Diffuse alveolar damage with hyaline membranes
Fatal in many cases
What are the symptoms of acute respiratory distress syndrome?
Causes acute respiratory distress with tachypnoea, dyspnoea, pulmonary oedema and arterial hypoxaemia refractory to O2 therapy.
What do Cytotoxic drugs do?
Lead to low grade alveolitis with healing interstitial fibrosis.
What does Paraquat do?
Acts by release of hydrogen peroxide and the superoxide free radical.
It remains in high concentrations in the lungs after ingestion.
What are some Chronic interstitial diseases? (Differential diagnosis of eachother)
Fibrosing alveolitis (CFA, UIP)
Pneumoconioses
Sarcoidosis
Diffuse malignancies
Rheumatoid diseases
Etc LCH, LAM, NSIP, GIP.
What are the signs and symptoms of fibrosing alveolitis?
Dry cough;
exertional dyspnoea;
malaise;
weight decrease;
arthralgia.
Finger and toe clubbing
What does it fibrosing alveolitis result in? What is the aetiology?
Results in an end-stage fibrosis (honeycomb lung)
Unknown aetiology
Restrictive pattern of the pulmonary function tests
>>> cor pulmonale
What are the tests for fibrosing alveolitis?
Blood: ABG decrease in oxygen, increase in CO2
CRP increase;
immunoglobulins increase;
ANA (30% +ve), rheumatoid factor (10% +ve).
CXR: Lung volume decrease; bilateral lower zone reticulonodular shadows; honeycomb lung (advanced disease).
CT shows similar changes to the CXR but is more sensitive and is an essential tool for diagnosis.
Spirometry: Restrictive; decrease transfer factor.

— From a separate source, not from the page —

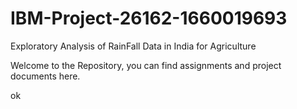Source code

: # IBM-Project-26162-1660019693
Exploratory Analysis of RainFall Data in India for Agriculture

Welcome to the Repository, you can find assignments and project documents here.

ok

BAL (bronchoalveolar lavage) may indicate activity of alveolitis: lymphocytes (good response/prognosis) or neutrophils and eosinophils (poor response/prognosis).
Lung biopsy may be needed for diagnosis.
The histological changes observed on biopsy are referred to as usual interstitial pneumonia (UIP).

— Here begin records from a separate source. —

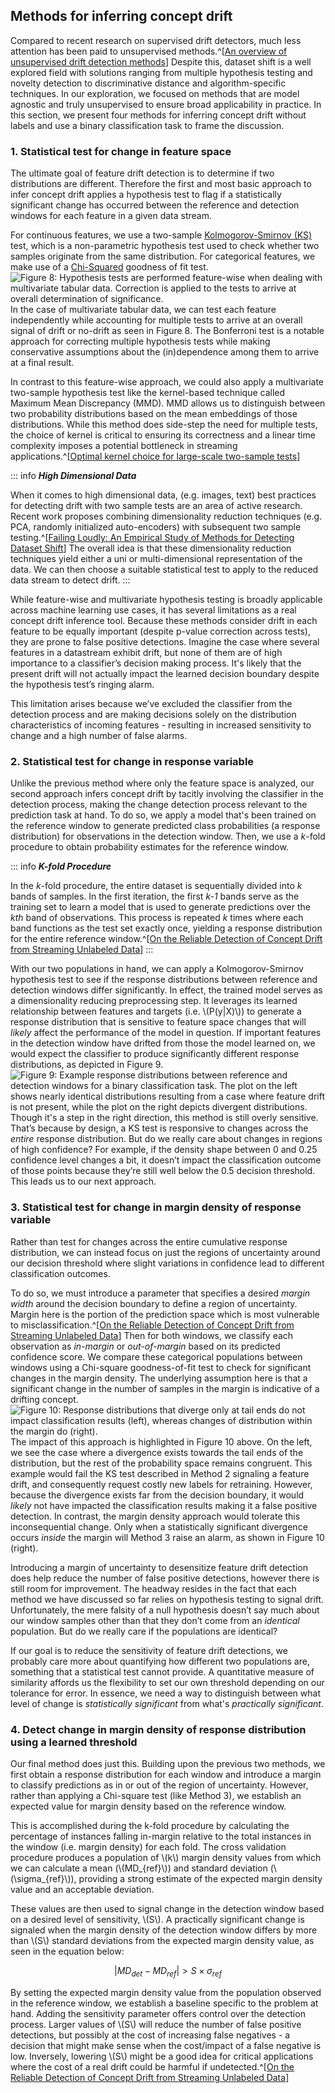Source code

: ## Methods for inferring concept drift

Compared to recent research on supervised drift detectors, much less attention has been paid to unsupervised methods.^[[An overview of unsupervised drift detection methods](hhttps://wires.onlinelibrary.wiley.com/doi/full/10.1002/widm.1381)]  Despite this, dataset shift is a well explored field with solutions ranging from multiple hypothesis testing and novelty detection to discriminative distance and algorithm-specific techniques. In our exploration, we focused on methods that are model agnostic and truly unsupervised to ensure broad applicability in practice. In this section, we present four methods for inferring concept drift without labels and use a binary classification task to frame the discussion.

### 1. Statistical test for change in feature space

The ultimate goal of feature drift detection is to determine if two distributions are different. Therefore the first and most basic approach to infer concept drift applies a hypothesis test to flag if a statistically significant change has occurred between the reference and detection windows for each feature in a given data stream.

For continuous features, we use a two-sample [Kolmogorov-Smirnov (KS)](https://en.wikipedia.org/wiki/Kolmogorov%E2%80%93Smirnov_test) test, which is a non-parametric hypothesis test used to check whether two samples originate from the same distribution. For categorical features, we make use of a [Chi-Squared](https://en.wikipedia.org/wiki/Chi-squared_test) goodness of fit test.
![Figure 8: Hypothesis tests are performed feature-wise when dealing with multivariate tabular data. Correction is applied to the tests to arrive at overall determination of significance.](figures/ff22-10.png)
In the case of multivariate tabular data, we can test each feature independently while accounting for multiple tests to arrive at an overall signal of drift or no-drift as seen in Figure 8. The Bonferroni test is a notable approach for correcting multiple hypothesis tests while making conservative assumptions about the (in)dependence among them to arrive at a final result. 

In contrast to this feature-wise approach, we could also apply a multivariate two-sample hypothesis test like the kernel-based technique called Maximum Mean Discrepancy (MMD). MMD allows us to distinguish between two probability distributions based on the mean embeddings of those distributions. While this method does side-step the need for multiple tests, the choice of kernel is critical to ensuring its correctness and a linear time complexity imposes a potential bottleneck in streaming applications.^[[Optimal kernel choice for large-scale two-sample tests](http://www.stat.cmu.edu/~siva/Papers/MMD12.pdf)]

::: info
***High Dimensional Data***

When it comes to high dimensional data, (e.g. images, text) best practices for detecting drift with two sample tests are an area of active research. Recent work proposes combining dimensionality reduction techniques (e.g. PCA, randomly initialized auto-encoders) with subsequent two sample testing.^[[Failing Loudly: An Empirical Study of Methods for Detecting Dataset Shift](https://arxiv.org/abs/1810.11953?utm_source=feedburner&utm_medium=feed&utm_campaign=Feed%253A+arxiv%252FQSXk+%2528ExcitingAds%2521+cs+updates+on+arXiv.org%2529)] The overall idea is that these dimensionality reduction techniques yield either a uni or multi-dimensional representation of the data. We can then choose a suitable statistical test to apply to the reduced data stream to detect drift.
:::

While feature-wise and multivariate hypothesis testing is broadly applicable across machine learning use cases, it has several limitations as a real concept drift inference tool. Because these methods consider drift in each feature to be equally important (despite p-value correction across tests), they are prone to false positive detections. Imagine the case where several features in a datastream exhibit drift, but none of them are of high importance to a classifier’s decision making process. It's likely that the present drift will not actually impact the learned decision boundary despite the hypothesis test’s ringing alarm.

This limitation arises because we’ve excluded the classifier from the detection process and are making decisions solely on the distribution characteristics of incoming features - resulting in increased sensitivity to change and a high number of false alarms. 

### 2. Statistical test for change in response variable

Unlike the previous method where only the feature space is analyzed, our second approach infers concept drift by tacitly involving the classifier in the detection process, making the change detection process relevant to the prediction task at hand. To do so, we apply a model that's been trained on the reference window to generate predicted class probabilities (a response distribution) for observations in the detection window. Then, we use a _k_-fold procedure to obtain probability estimates for the reference window.

::: info
***K-fold Procedure***

In the _k_-fold procedure, the entire dataset is sequentially divided into _k_ bands of samples. In the first iteration, the first _k-1_ bands serve as the training set to learn a model that is used to generate predictions over the _kth_ band of observations. This process is repeated _k_ times where each band functions as the test set exactly once, yielding a response distribution for the entire reference window.^[[On the Reliable Detection of Concept Drift from Streaming Unlabeled Data](https://arxiv.org/pdf/1704.00023.pdf)]
:::

With our two populations in hand, we can apply a Kolmogorov-Smirnov hypothesis test to see if the response distributions between reference and detection windows differ significantly. In effect, the trained model serves as a dimensionality reducing preprocessing step. It leverages its learned relationship between features and targets (i.e. \\(P(y|X)\\)) to generate a response distribution that is sensitive to feature space changes that will _likely_ affect the performance of the model in question. If important features in the detection window have drifted from those the model learned on, we would expect the classifier to produce significantly different response distributions, as depicted in Figure 9.
![Figure 9: Example response distributions between reference and detection windows for a binary classification task. The plot on the left shows nearly identical distributions resulting from a case where feature drift is not present, while the plot on the right depicts divergent distributions.](figures/ff22-08.png)
Though it's a step in the right direction, this method is still overly sensitive. That’s because by design, a KS test is responsive to changes across the _entire_ response distribution. But do we really care about changes in regions of high confidence? For example, if the density shape between 0 and 0.25 confidence level changes a bit, it doesn’t impact the classification outcome of those points because they’re still well below the 0.5 decision threshold. This leads us to our next approach.

### 3. Statistical test for change in margin density of response variable

Rather than test for changes across the entire cumulative response distribution, we can instead focus on just the regions of uncertainty around our decision threshold where slight variations in confidence lead to different classification outcomes. 

To do so, we must introduce a parameter that specifies a desired _margin width_ around the decision boundary to define a region of uncertainty. Margin here is the portion of the prediction space which is most vulnerable to misclassification.^[[On the Reliable Detection of Concept Drift from Streaming Unlabeled Data](https://arxiv.org/pdf/1704.00023.pdf)] Then for both windows, we classify each observation as _in-margin_ or _out-of-margin_ based on its predicted confidence score. We compare these categorical populations between windows using a Chi-square goodness-of-fit test to check for significant changes in the margin density. The underlying assumption here is that a significant change in the number of samples in the margin is indicative of a drifting concept.
![Figure 10: Response distributions that diverge only at tail ends do not impact classification results (left), whereas changes of distribution within the margin do (right).](figures/ff22-09.png)
The impact of this approach is highlighted in Figure 10 above. On the left, we see the case where a divergence exists towards the tail ends of the distribution, but the rest of the probability space remains congruent. This example would fail the KS test described in Method 2 signaling a feature drift, and consequently request costly new labels for retraining. However, because the divergence exists far from the decision boundary, it would _likely_ not have impacted the classification results making it a false positive detection. In contrast, the margin density approach would tolerate this inconsequential change. Only when a statistically significant divergence occurs _inside_ the margin will Method 3 raise an alarm, as shown in Figure 10 (right).

Introducing a margin of uncertainty to desensitize feature drift detection does help reduce the number of false positive detections, however there is still room for improvement. The headway resides in the fact that each method we have discussed so far relies on hypothesis testing to signal drift. Unfortunately, the mere falsity of a null hypothesis doesn’t say much about our window samples other than that they don’t come from an _identical_ population. But do we really care if the populations are identical?

If our goal is to reduce the sensitivity of feature drift detections, we probably care more about quantifying how different two populations are, something that a statistical test cannot provide. A quantitative measure of similarity affords us the flexibility to set our own threshold depending on our tolerance for error. In essence, we need a way to distinguish between what level of change is _statistically significant_ from what's _practically significant_. 

### 4. Detect change in margin density of response distribution using a learned threshold

Our final method does just this. Building upon the previous two methods, we first obtain a response distribution for each window and introduce a margin to classify predictions as in or out of the region of uncertainty. However, rather than applying a Chi-square test (like Method 3), we establish an expected value for margin density based on the reference window.

This is accomplished during the k-fold procedure by calculating the percentage of instances falling in-margin relative to the total instances in the window (i.e. margin density) for each fold. The cross validation procedure produces a population of \\(k\\) margin density values from which we can calculate a mean (\\(MD_{ref}\\)) and standard deviation (\\(\sigma_{ref}\\)), providing a strong estimate of the expected margin density value and an acceptable deviation.

These values are then used to signal change in the detection window based on a desired level of sensitivity, \\(S\\). A practically significant change is signaled when the margin density of the detection window differs by more than \\(S\\) standard deviations from the expected margin density value, as seen in the equation below:

$$ |MD_{det} - MD_{ref}| > S \times \sigma_{ref} $$

By setting the expected margin density value from the population observed in the reference window, we establish a baseline specific to the problem at hand. Adding the sensitivity parameter offers control over the detection process. Larger values of \\(S\\) will reduce the number of false positive detections, but possibly at the cost of increasing false negatives - a decision that might make sense when the cost/impact of a false negative is low. Inversely, lowering \\(S\\) might be a good idea for critical applications where the cost of a real drift could be harmful if undetected.^[[On the Reliable Detection of Concept Drift from Streaming Unlabeled Data](https://arxiv.org/pdf/1704.00023.pdf)]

What are the management options for idiopathic pulmonary fibrosis?
Best supportive care: oxygen, pulmonary rehabilitation, opiates, palliative care input.

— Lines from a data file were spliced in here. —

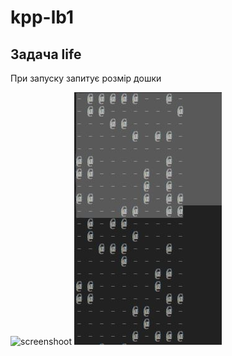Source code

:# kpp-lb1

## Задача life
При запуску запитує розмір дошки

![screenshoot](./life-screen-1.JPG, "приклад")
![screenshoot](life-screen-2.jpg)
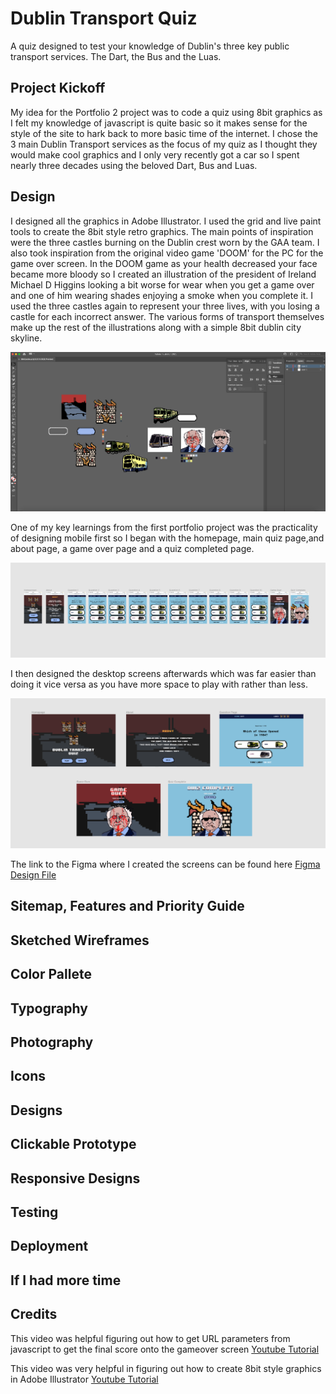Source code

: # Dublin Transport Quiz

A quiz designed to test your knowledge of Dublin's three key public transport services. The Dart, the Bus and the Luas.

## Project Kickoff

My idea for the Portfolio 2 project was to code a quiz using 8bit graphics as I felt my knowledge of javascript is quite basic so it makes sense for the style of the site to hark back to more basic time of the internet. I chose the 3 main Dublin Transport services as the focus of my quiz as I thought they would make cool graphics and I only very recently got a car so I spent nearly three decades using the beloved Dart, Bus and Luas. 

## Design

I designed all the graphics in Adobe Illustrator. I used the grid and live paint tools to create the 8bit style retro graphics. The main points of inspiration were the three castles burning on the Dublin crest worn by the GAA team. I also took inspiration from the original video game 'DOOM' for the PC for the game over screen. In the DOOM game as your health decreased your face became more bloody so I created an illustration of the president of Ireland Michael D Higgins looking a bit worse for wear when you get a game over and one of him wearing shades enjoying a smoke when you complete it. I used the three castles again to represent your three lives, with you losing a castle for each incorrect answer. 
The various forms of transport themselves make up the rest of the illustrations along with a simple 8bit dublin city skyline. 

![Graphics](/assets/images/graphics.png)

One of my key learnings from the first portfolio project was the practicality of designing mobile first so I began with the homepage, main quiz page,and about page, a game over page and a quiz completed page. 

![Mobile Screens](/assets/images/mobile_screens.png)

I then designed the desktop screens afterwards which was far easier than doing it vice versa as you have more space to play with rather than less. 

![Desktop Screens](/assets/images/desktop_screens.png)

The link to the Figma where I created the screens can be found here [Figma Design File](https://www.figma.com/file/JGjOtJ32DX9stmCM0YSNvB/Untitled?node-id=27%3A601497)

## Sitemap, Features and Priority Guide


## Sketched Wireframes


## Color Pallete 

## Typography

## Photography


## Icons


## Designs


## Clickable Prototype


## Responsive Designs


## Testing

## Deployment

## If I had more time

## Credits

This video was helpful figuring out how to get URL parameters from javascript to get the final score onto the gameover screen [Youtube Tutorial](https://www.youtube.com/watch?v=j3-LV3XxhVg&ab_channel=ProcureEminence)

This video was very helpful in figuring out how to create 8bit style graphics in Adobe Illustrator [Youtube Tutorial](https://www.youtube.com/watch?v=krTF_DLe96c&ab_channel=MakeItPOP)









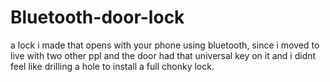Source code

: # Bluetooth-door-lock
a lock i made that opens with your phone using bluetooth, since i moved to live with two other ppl and the door had that universal key on it and i didnt feel like drilling a hole to install a full chonky lock.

High-dose steroids are NOT used except where the diagnosis of IPF is in doubt.
All patients should be considered for current clinical trials or lung transplantation
What does fibrosing alveolitis produce?
Abnormally large irregular spaces separated by thick fibrous septa (honeycomb lung),
UIP (usual interstial pneumonia) histology
The subpleural regions are predominantly affected.
What is pneumoconiosis? What type of material can cause it?
Lung disease caused by inhaled dust Organic or inorganic dust (mineral)
Reaction varies:
Inert
Fibrous.
Allergic.
Neoplastic.
Co-existing disease may aggravate the lung debility.
What are the different ways a lung responds to inhaled dust?
Inert: coal worker’s pneumoconiosis
Fibrous: progressive massive fibrosis, asbestosis and silicosis
Allergic: extrinsic allergic alveolitis
Neoplastic: mesothelioma, lung cancer.
What happens in coal workers’ pneumoconiosis?
Coal is ingested by alveolar macrophages (dust cells)
They aggregate around bronchioles
The consequences vary from trivial to lethal.
What do each of these words mean? Anthracosis. Macular CWP. Nodular CWP.
Anthracosis: the presence of coal dust pigment in the lung
Macular CWP: aggregates of dust laden macrophages with no significant scarring
Nodular CWP : nodules >10mm in a background of extensive macular CWP, with no significant scarring.